A third-year public relations student from the University of Westminster in Harrow, Olamide Kupoluyi, developed psoriasis on her head two years ago.
She blames the condition, which causes red, scaly skin, on using chemical hair relaxants for more than 15 years and is now encouraging people to take better care of their skin.
She said: “I was using chemical relaxants in my hair from the age of five. I used them because my hair was really curly and my hairdresser told my mother that she wouldn’t do my hair unless I used relaxants.”
Olamide stopped using the products two years ago because chunks of her hair started falling out, her scalp became flaky and the skin on her head turned scaly.
Despite cutting off all her hair and not using any chemicals the symptoms persisted.
“At first I thought I was going bald," Olamide added.
"It really freaked me out and I was too afraid to go to the doctor so I just left it and tried not to put any chemicals in my hair.
“But the scales and flaking wouldn’t go away and my cousin told me that it might be psoriasis and that I should get it checked out.”
The doctor confirmed the disease and told her that using chemical relaxants may have had something to do with its development.
Now she wants to encourage people to use fewer chemicals on their skin and hair.
She said: “It is probably just easier for some people to put chemical relaxants in their hair because it makes their hair easier to manage and easier to deal with.
“To them I say - it’s just not worth it.”
Olamide says anything which damages your skin is dangerous and people need to research what products they use.
She said: “When using chemical relaxants a lot of people have the experience that their skin is burning.

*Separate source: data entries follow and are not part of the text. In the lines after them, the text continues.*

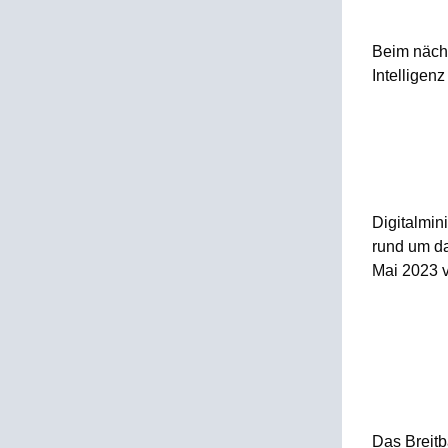
Beim nächs
Intelligen
Digitalmini
rund um d
Mai 2023 v
Das Breitb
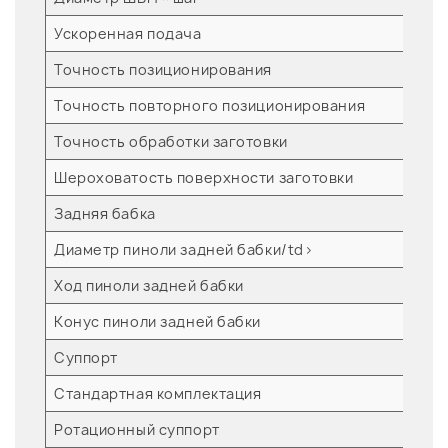
Ускоренная подача
м
Точность позиционирования
м
Точность повторного позиционирования
м
Точность обработки заготовки
Шероховатость поверхности заготовки
Задняя бабка
Диаметр пиноли задней бабки/td>
м
Ход пиноли задней бабки
м
Конус пиноли задней бабки
Суппорт
Стандартная комплектация
Ротационный суппорт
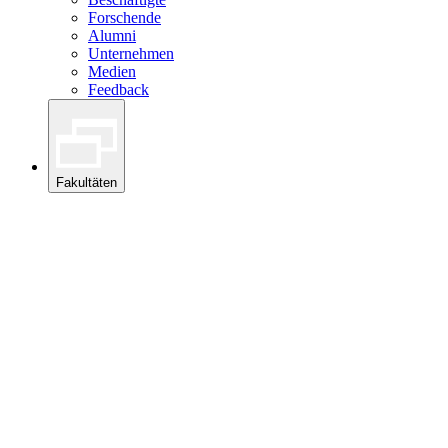
Forschende
Alumni
Unternehmen
Medien
Feedback
Fakultäten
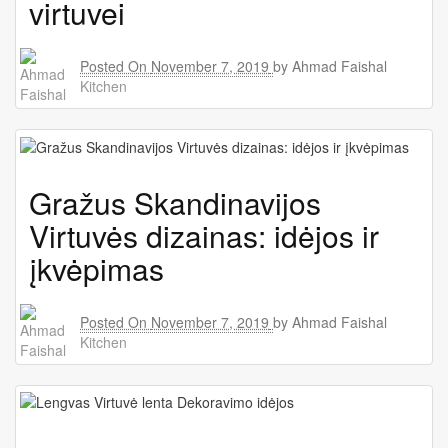
virtuvei
Posted On
November 7, 2019
by
Ahmad Faishal
Kitchen
Gražus Skandinavijos
Virtuvės dizainas: idėjos ir
įkvėpimas
Posted On
November 7, 2019
by
Ahmad Faishal
Kitchen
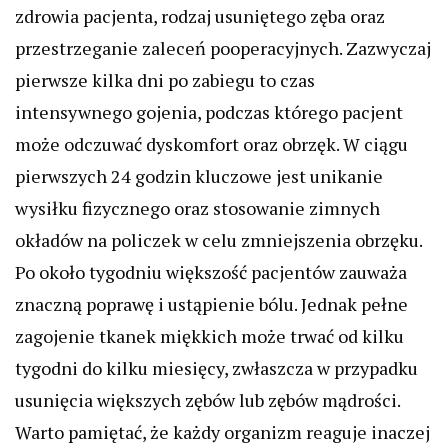
zdrowia pacjenta, rodzaj usuniętego zęba oraz
przestrzeganie zaleceń pooperacyjnych. Zazwyczaj
pierwsze kilka dni po zabiegu to czas
intensywnego gojenia, podczas którego pacjent
może odczuwać dyskomfort oraz obrzęk. W ciągu
pierwszych 24 godzin kluczowe jest unikanie
wysiłku fizycznego oraz stosowanie zimnych
okładów na policzek w celu zmniejszenia obrzęku.
Po około tygodniu większość pacjentów zauważa
znaczną poprawę i ustąpienie bólu. Jednak pełne
zagojenie tkanek miękkich może trwać od kilku
tygodni do kilku miesięcy, zwłaszcza w przypadku
usunięcia większych zębów lub zębów mądrości.
Warto pamiętać, że każdy organizm reaguje inaczej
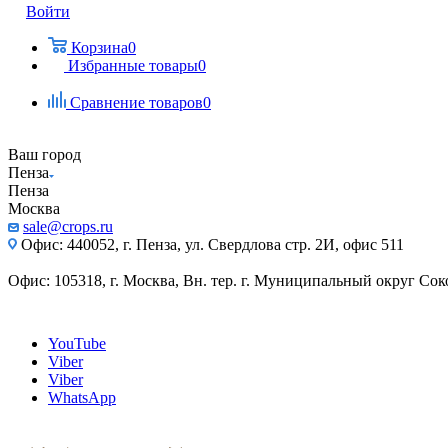
Войти
Корзина
0
Избранные товары
0
Сравнение товаров
0
Ваш город
Пенза
Пенза
Москва
sale@crops.ru
Офис: 440052, г. Пенза, ул. Свердлова стр. 2И, офис 511
Офис: 105318, г. Москва, Вн. тер. г. Муниципальный округ Сокол
YouTube
Viber
Viber
WhatsApp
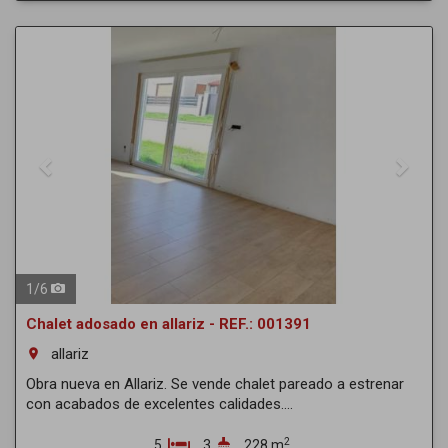
Previous
Next
1
/
6
Chalet adosado en allariz - REF.: 001391
allariz
room
Obra nueva en Allariz. Se vende chalet pareado a estrenar
con acabados de excelentes calidades....
2
5
3
228 m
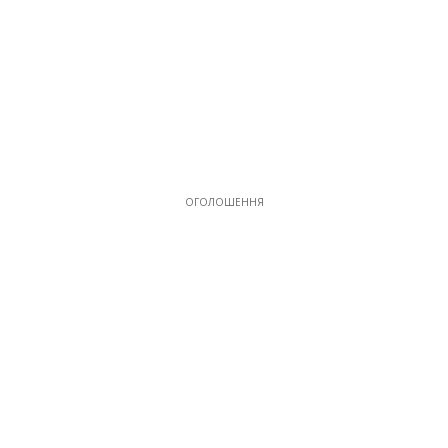
ОГОЛОШЕННЯ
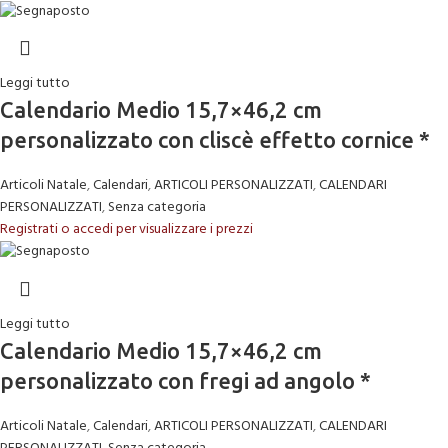
Leggi tutto
Calendario Medio 15,7×46,2 cm
personalizzato con cliscè effetto cornice *
Articoli Natale
,
Calendari
,
ARTICOLI PERSONALIZZATI
,
CALENDARI
PERSONALIZZATI
,
Senza categoria
Registrati o accedi per visualizzare i prezzi
Leggi tutto
Calendario Medio 15,7×46,2 cm
personalizzato con fregi ad angolo *
Articoli Natale
,
Calendari
,
ARTICOLI PERSONALIZZATI
,
CALENDARI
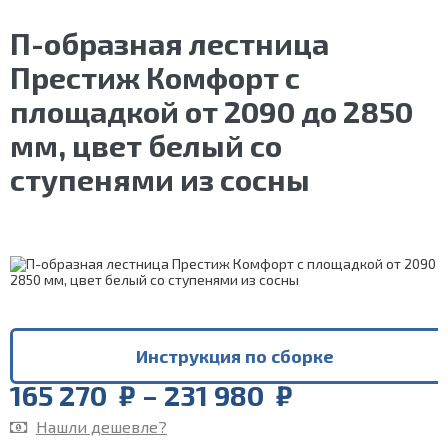
П-образная лестница
Престиж Комфорт с
площадкой от 2090 до 2850
мм, цвет белый со
ступенями из сосны
Инструкция по сборке
Price
165 270
₽
–
231 980
₽
range:
Нашли дешевле?
165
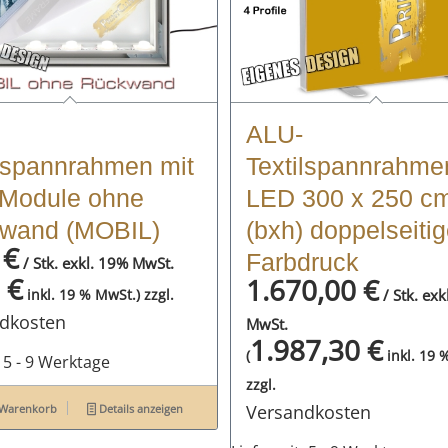
ALU-
ilspannrahmen mit
Textilspannrahme
Module ohne
LED 300 x 250 c
wand (MOBIL)
(bxh) doppelseitig
0
€
Farbdruck
/ Stk. exkl. 19% MwSt.
0
€
1.670,00
€
zzgl.
/ Stk. exk
inkl. 19 % MwSt.)
dkosten
MwSt.
1.987,30
€
(
inkl. 19 
:
5 - 9 Werktage
zzgl.
Versandkosten
 Warenkorb
Details anzeigen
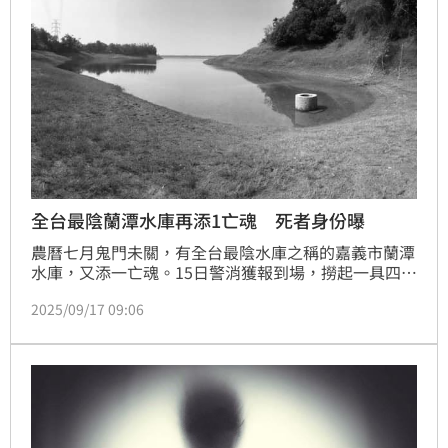
全台最陰蘭潭水庫再添1亡魂 死者身份曝
農曆七月鬼門未關，有全台最陰水庫之稱的嘉義市蘭潭
水庫，又添一亡魂。15日警消獲報到場，撈起一具四肢
發黑、全身浮腫的男浮屍，死者身份曝光為54歲黃姓男
2025/09/17 09:06
子，檢方相驗初步研判死因爲溺水，後續將調閱監視器
釐清落水方式及時間。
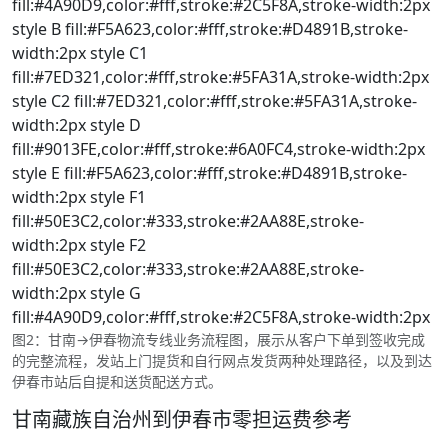
fill:#4A90D9,color:#fff,stroke:#2C5F8A,stroke-width:2px
style B fill:#F5A623,color:#fff,stroke:#D4891B,stroke-
width:2px style C1
fill:#7ED321,color:#fff,stroke:#5FA31A,stroke-width:2px
style C2 fill:#7ED321,color:#fff,stroke:#5FA31A,stroke-
width:2px style D
fill:#9013FE,color:#fff,stroke:#6A0FC4,stroke-width:2px
style E fill:#F5A623,color:#fff,stroke:#D4891B,stroke-
width:2px style F1
fill:#50E3C2,color:#333,stroke:#2AA88E,stroke-
width:2px style F2
fill:#50E3C2,color:#333,stroke:#2AA88E,stroke-
width:2px style G
fill:#4A90D9,color:#fff,stroke:#2C5F8A,stroke-width:2px
图2：甘南→伊春物流专线业务流程图，展示从客户下单到签收完成
的完整流程，发站上门提货和自行网点发货两种处理路径，以及到达
伊春市站后自提和送货配送方式。
甘南藏族自治州到伊春市零担运费参考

“They say the burning is part of the ‘experience’. But your head is not supposed to be on fire.
“If your skin is cracked and scabby then it will leave you open to infection and disease and this can turn into something much worse.”
Psoriasis affects around two per cent of people in the UK and can start at any age, but most often develops between the ages of 11 and 45.
The disease is caused by the body’s own immune system attacking skin cells.
Its severity varies greatly from person to person but it is a lifelong condition that can return at any time. Olamide said: “Right now you can’t really see it because it comes and goes.
"Psoriasis is overlooked a lot and people don’t realise what all these chemicals can do to your skin.
“It’s sore when I put water on my head and sometimes I don’t even have to touch my scalp, it hurts when I just touch my hair.”
While she is single now, she is worried about having explain the situation to any future boyfriends.
She added: “It’s a bit embarrassing when I meet new people because they look at my head and think something is wrong and I have to tell people not to worry - its fine.”
Olamide has spent the last two year coming to terms with the condition and living with it.
She has made her whole family stop using relaxants and now advises them on what products are safe and which aren’t.
She added: “I would tell everyone out there, especially little girls, do your research and if you can avoid using chemicals on your skin then please do.
“It is not about saying you can’t have your hair a certain way but I want people to know there are other ways of achieving it without causing this disease or going bald.”